■ 文本节选

+++

Python OCR 使用手冊 : 圖片轉文字 , 超簡單上手

OCR x Pytesseract

前言

在 Python 中，使用 OCR (Optical Character Recognition , 字元辨識) 將圖片的內容轉換成一般的文本，非常簡單。

只要將相關軟體與 Python 套件安裝完成後，即可運行程式，

這份文件就是將之前的踩坑過程記錄下來，以供想後續想要研究的開發者可以快速上手。

安裝文件與範例程式

【安裝文件】

https://gitlab.com/GammaRayStudio/DevDoc/-/blob/master/Python/004.PythonOCR.md

【範例程式】

https://gitlab.com/GammaRayStudio/Program/PythonStudio/SE/PythonOCR

圖片範例

轉換目標

英文

圖片

文字

English
Gamma Ray Studio
English Text
Text Text Text ~ !!!

繁體中文

圖片

文字

繁體中文
Gamma Ray 軟體工作室
中文 文字
文字 文字 文字 ~ !!!

簡體中文

圖片

文字

简体中文
Gamma Ray 软体工作室
中文 文字
文字 文字 文字 ~ !!!

安裝 Tesseract

Win

https://github.com/UB-Mannheim/tesseract/wiki

環境變數

Mac

brew install tesseract

Linux

apt-get install tesseract-ocr

驗證

tesseract -v

Python 環境

Python 版本

python -V

Python 3.8.5

PyPI

Pillow
pytesseract

pip3 install Pillow
pip3 install pytesseract

Python 範例

from PIL import Image
import pytesseract
img_name = './001.en-us.png'
img = Image.open(img_name)
text = pytesseract.image_to_string(img, lang='eng')

+++

■ 以下材料
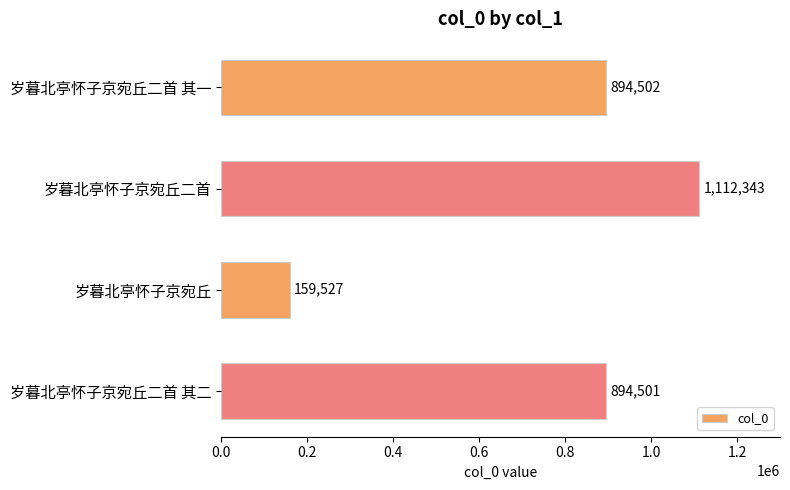

How many bars are there in total?

4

+++

■ 任务内容
从上面那篇 Python OCR 教程的最后一行代码之后续写下去。

■ 任务结果
print(text)

PIL : 處理圖片 Pillow
pytesseract : OCR 模組 Pytesseract
img_name = './001.en-us.png' : 圖片路徑
img = Image.open(img_name) : 載入圖片
text = pytesseract.image_to_string(img, lang='eng') : 圖片轉文字，使用英文語系

Output

English

Gamma Ray Studio
English Text

Text Text Text ~ 11!

驚嘆號的地方被辨認為 1 ，但基本上大部分都辯認得出來

中文辨識

from PIL import Image
import pytesseract
img_name = './002.zh-cht.png'
img = Image.open(img_name)
text = pytesseract.image_to_string(img, lang='eng')
print(text)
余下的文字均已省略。